Re: compaction: VM_BUG_ON_PAGE(!zone_spans_pfn(page_zone(page), pfn))

From: Qian Cai
Date: Fri Apr 24 2020 - 09:45:53 EST




> On Apr 23, 2020, at 11:43 PM, Baoquan He <bhe@xxxxxxxxxx> wrote:
>
> On 04/23/20 at 05:25pm, Qian Cai wrote:
>> Compaction starts to crash below on linux-next today.

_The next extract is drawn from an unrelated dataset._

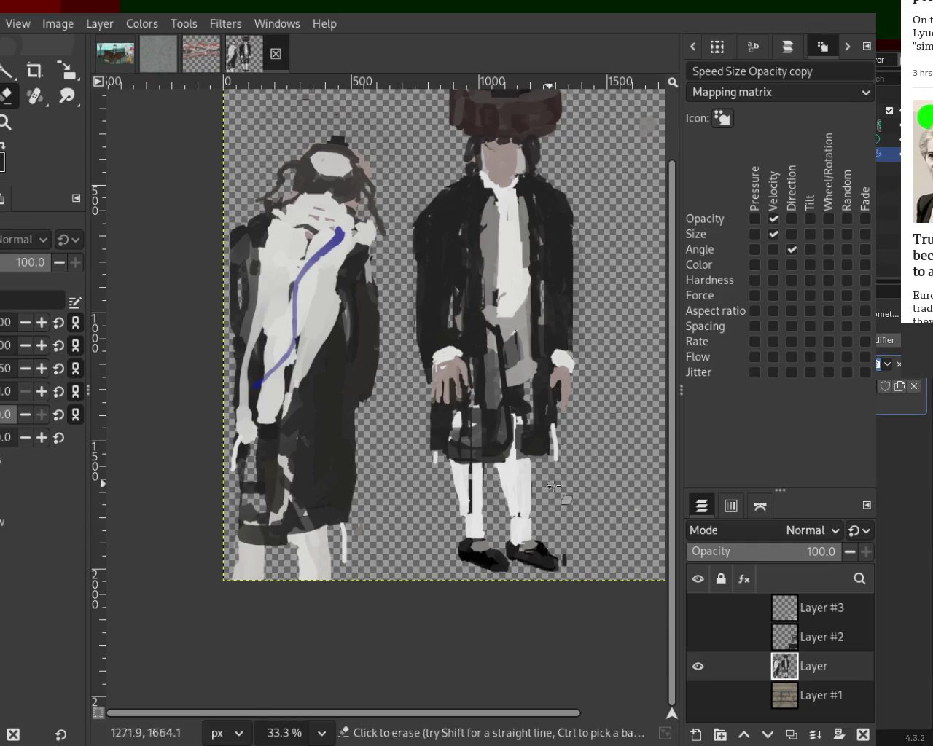
{"action": "left_click", "coordinate": [697, 608]}
{"action": "left_click", "coordinate": [697, 637]}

The faulty page belongs to Node 0 DMA32 zone.
>> Iâll continue to narrow it down, but just want to give a headup in case someone could beat me to it.
>>
>> Debug output from free_area_init_core()
>> [ 0.000000] KK start page = ffffea0000000040, end page = ffffea0000040000, nid = 0 DMA
>> [ 0.000000] KK start page = ffffea0000040000, end page = ffffea0004000000, nid = 0 DMA32
>> [ 0.000000] KK start page = ffffea0004000000, end page = ffffea0012000000, nid = 0 NORMAL
>> [ 0.000000] KK start page = ffffea0012000000, end page = ffffea0021fc0000, nid = 4 NORMAL
>
> Where are these printed? They are the direct mapping address of page?

From this debug patch. Yes, direct mapping.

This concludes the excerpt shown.